*** PROVIDED DATA Section Begins ***
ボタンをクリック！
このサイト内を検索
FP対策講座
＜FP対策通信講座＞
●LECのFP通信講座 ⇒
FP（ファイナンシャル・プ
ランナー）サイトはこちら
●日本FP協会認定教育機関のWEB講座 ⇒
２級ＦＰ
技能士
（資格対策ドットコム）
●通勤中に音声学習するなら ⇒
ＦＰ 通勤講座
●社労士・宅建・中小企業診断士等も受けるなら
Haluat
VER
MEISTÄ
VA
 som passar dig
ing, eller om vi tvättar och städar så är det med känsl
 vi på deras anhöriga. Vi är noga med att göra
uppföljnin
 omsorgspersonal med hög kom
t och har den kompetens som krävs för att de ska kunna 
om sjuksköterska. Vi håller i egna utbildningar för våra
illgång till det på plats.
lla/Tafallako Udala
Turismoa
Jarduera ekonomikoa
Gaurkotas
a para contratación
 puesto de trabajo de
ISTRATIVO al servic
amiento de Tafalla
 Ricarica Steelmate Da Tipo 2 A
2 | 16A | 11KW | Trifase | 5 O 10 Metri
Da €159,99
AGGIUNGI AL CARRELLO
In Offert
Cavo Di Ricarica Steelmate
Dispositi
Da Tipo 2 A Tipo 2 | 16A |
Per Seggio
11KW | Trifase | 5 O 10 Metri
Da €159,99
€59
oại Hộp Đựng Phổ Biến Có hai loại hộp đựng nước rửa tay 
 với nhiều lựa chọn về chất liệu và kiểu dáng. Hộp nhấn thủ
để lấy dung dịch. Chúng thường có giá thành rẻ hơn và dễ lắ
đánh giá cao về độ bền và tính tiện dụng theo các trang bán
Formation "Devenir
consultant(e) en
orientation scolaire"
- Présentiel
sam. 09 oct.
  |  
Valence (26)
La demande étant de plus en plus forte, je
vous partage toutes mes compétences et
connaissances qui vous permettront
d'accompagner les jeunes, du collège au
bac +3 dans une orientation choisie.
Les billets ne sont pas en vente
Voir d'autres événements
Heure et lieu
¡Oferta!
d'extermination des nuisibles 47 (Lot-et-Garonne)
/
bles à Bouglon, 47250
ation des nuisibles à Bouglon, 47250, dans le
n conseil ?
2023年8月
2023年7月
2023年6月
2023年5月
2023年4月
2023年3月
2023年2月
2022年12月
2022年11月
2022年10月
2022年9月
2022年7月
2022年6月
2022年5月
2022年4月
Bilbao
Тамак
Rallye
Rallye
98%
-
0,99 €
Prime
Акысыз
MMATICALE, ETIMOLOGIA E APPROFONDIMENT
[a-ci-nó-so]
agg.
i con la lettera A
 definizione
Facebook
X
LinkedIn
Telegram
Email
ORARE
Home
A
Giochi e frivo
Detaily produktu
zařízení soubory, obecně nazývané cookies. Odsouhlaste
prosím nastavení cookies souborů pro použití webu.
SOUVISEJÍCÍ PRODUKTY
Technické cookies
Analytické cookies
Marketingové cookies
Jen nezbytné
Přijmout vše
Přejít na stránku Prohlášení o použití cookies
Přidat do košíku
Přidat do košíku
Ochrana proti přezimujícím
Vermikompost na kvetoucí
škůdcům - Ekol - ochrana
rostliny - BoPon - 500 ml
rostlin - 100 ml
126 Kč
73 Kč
*** PROVIDED DATA Section Ends ***
## WORK REQUIRED:
Copy out the records once more. Match them exactly.

## SOLUTION TO THE PROBLEM:
ボタンをクリック！
このサイト内を検索
FP対策講座
＜FP対策通信講座＞
●LECのFP通信講座 ⇒
FP（ファイナンシャル・プ
ランナー）サイトはこちら
●日本FP協会認定教育機関のWEB講座 ⇒
２級ＦＰ
技能士
（資格対策ドットコム）
●通勤中に音声学習するなら ⇒
ＦＰ 通勤講座
●社労士・宅建・中小企業診断士等も受けるなら
Haluat
VER
MEISTÄ
VA
 som passar dig
ing, eller om vi tvättar och städar så är det med känsl
 vi på deras anhöriga. Vi är noga med att göra
uppföljnin
 omsorgspersonal med hög kom
t och har den kompetens som krävs för att de ska kunna 
om sjuksköterska. Vi håller i egna utbildningar för våra
illgång till det på plats.
lla/Tafallako Udala
Turismoa
Jarduera ekonomikoa
Gaurkotas
a para contratación
 puesto de trabajo de
ISTRATIVO al servic
amiento de Tafalla
 Ricarica Steelmate Da Tipo 2 A
2 | 16A | 11KW | Trifase | 5 O 10 Metri
Da €159,99
AGGIUNGI AL CARRELLO
In Offert
Cavo Di Ricarica Steelmate
Dispositi
Da Tipo 2 A Tipo 2 | 16A |
Per Seggio
11KW | Trifase | 5 O 10 Metri
Da €159,99
€59
oại Hộp Đựng Phổ Biến Có hai loại hộp đựng nước rửa tay 
 với nhiều lựa chọn về chất liệu và kiểu dáng. Hộp nhấn thủ
để lấy dung dịch. Chúng thường có giá thành rẻ hơn và dễ lắ
đánh giá cao về độ bền và tính tiện dụng theo các trang bán
Formation "Devenir
consultant(e) en
orientation scolaire"
- Présentiel
sam. 09 oct.
  |  
Valence (26)
La demande étant de plus en plus forte, je
vous partage toutes mes compétences et
connaissances qui vous permettront
d'accompagner les jeunes, du collège au
bac +3 dans une orientation choisie.
Les billets ne sont pas en vente
Voir d'autres événements
Heure et lieu
¡Oferta!
d'extermination des nuisibles 47 (Lot-et-Garonne)
/
bles à Bouglon, 47250
ation des nuisibles à Bouglon, 47250, dans le
n conseil ?
2023年8月
2023年7月
2023年6月
2023年5月
2023年4月
2023年3月
2023年2月
2022年12月
2022年11月
2022年10月
2022年9月
2022年7月
2022年6月
2022年5月
2022年4月
Bilbao
Тамак
Rallye
Rallye
98%
-
0,99 €
Prime
Акысыз
MMATICALE, ETIMOLOGIA E APPROFONDIMENT
[a-ci-nó-so]
agg.
i con la lettera A
 definizione
Facebook
X
LinkedIn
Telegram
Email
ORARE
Home
A
Giochi e frivo
Detaily produktu
zařízení soubory, obecně nazývané cookies. Odsouhlaste
prosím nastavení cookies souborů pro použití webu.
SOUVISEJÍCÍ PRODUKTY
Technické cookies
Analytické cookies
Marketingové cookies
Jen nezbytné
Přijmout vše
Přejít na stránku Prohlášení o použití cookies
Přidat do košíku
Přidat do košíku
Ochrana proti přezimujícím
Vermikompost na kvetoucí
škůdcům - Ekol - ochrana
rostliny - BoPon - 500 ml
rostlin - 100 ml
126 Kč
73 Kč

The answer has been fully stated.